The disgraced former chairman of Renault-Nissan Carlos Ghosn managed to escape Japan by hiding in a musical instrument case, according to several reports.
The audacious escape was reportedly carried out with the help of a group who posed as musicians, who were due to perform at a function held in Ghosn’s Tokyo home, according to Lebanon’s MTV.
They then left the residence after the requisite time had passed. But unbeknownst to the Japanese authorities guarding the former executive, he had slipped past the security cordon hidden a musical instrument case. He then fled the country via a local airport.
The former executive stands accused of underreporting his income and pinning his personal financial losses on Nissan. He posted bail of $9 million in April and was kept under house arrest in Tokyo, during which time he was forbidden from communicating with his wife for seven months as part of his bail conditions.
By the time anyone was aware that the former head of Nissan-Renault had fled house arrest in Japan Tuesday, he was already in Beirut and had reportedly met with Lebanese President Michel Aoun, who afforded him a security detail for his own protection.
“I am now in Lebanon and will no longer be held hostage by a rigged Japanese justice system where guilt is presumed, discrimination is rampant, and basic human rights are denied,” Ghosn said in a statement on Tuesday.

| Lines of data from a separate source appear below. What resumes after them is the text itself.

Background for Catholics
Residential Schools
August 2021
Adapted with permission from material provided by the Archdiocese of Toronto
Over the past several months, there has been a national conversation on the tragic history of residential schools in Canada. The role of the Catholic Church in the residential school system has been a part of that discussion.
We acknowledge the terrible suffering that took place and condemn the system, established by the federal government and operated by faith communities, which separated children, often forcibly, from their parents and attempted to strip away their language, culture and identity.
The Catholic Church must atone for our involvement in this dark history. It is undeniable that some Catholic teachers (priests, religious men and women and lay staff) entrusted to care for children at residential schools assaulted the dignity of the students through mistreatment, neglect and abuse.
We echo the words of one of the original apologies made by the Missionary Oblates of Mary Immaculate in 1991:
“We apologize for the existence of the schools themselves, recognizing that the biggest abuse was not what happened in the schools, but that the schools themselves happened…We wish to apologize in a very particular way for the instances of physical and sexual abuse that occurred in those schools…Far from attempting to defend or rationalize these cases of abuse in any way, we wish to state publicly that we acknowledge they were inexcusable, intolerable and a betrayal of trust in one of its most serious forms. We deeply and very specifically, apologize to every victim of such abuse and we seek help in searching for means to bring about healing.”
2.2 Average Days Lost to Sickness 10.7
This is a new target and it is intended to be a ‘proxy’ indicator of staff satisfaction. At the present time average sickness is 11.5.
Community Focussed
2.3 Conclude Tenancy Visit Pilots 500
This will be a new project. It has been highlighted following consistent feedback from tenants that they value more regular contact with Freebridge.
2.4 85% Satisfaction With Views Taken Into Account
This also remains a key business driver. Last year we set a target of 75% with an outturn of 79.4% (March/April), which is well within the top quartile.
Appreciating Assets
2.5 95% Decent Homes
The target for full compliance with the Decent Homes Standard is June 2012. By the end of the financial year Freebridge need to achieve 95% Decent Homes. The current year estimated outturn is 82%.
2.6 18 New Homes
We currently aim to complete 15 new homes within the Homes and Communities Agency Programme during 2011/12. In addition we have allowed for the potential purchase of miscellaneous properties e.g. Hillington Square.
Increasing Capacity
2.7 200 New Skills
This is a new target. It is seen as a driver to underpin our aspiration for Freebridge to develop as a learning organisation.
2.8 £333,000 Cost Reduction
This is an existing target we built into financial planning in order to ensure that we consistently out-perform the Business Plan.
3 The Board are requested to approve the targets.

MTV reported that Ghosn entered Lebanon using his French passport, despite his lawyer’s claims to have all three of the executive’s passports, in accordance with his bail conditions. Ghosn holds French, Lebanese and Brazilian citizenship and, while he enjoys widespread support in Lebanon, it is unclear whether he will remain there as the situation unfolds.
Junichiro Hironaka, Ghosn’s lawyer, said his client’s actions were “inexcusable,” and questioned how and why he would do this to his own legal team.
Questions remain about how Ghosn managed to obtain his passport and how he could slip past airport security to board a private plane to Turkey and then on to Lebanon. The unlikely nature of Ghosn’s escape brought a smile to many online commentators.
Ghosn had revived the fortunes of two struggling global auto makers via a Franco-Japanese alliance, but his legacy will be that he spent months training to contort to himself fit inside the case for a giant double bass; the perfect getaway
Later on Tuesday, Lebanon’s Directorate of General Security declared that Ghosn had entered the country “legally” and will not face any legal repercussions, Lebanese media reported.
“The circumstances of his departure from Japan and arrival in Beirut are unknown to us, and all talk about it is his own matter.”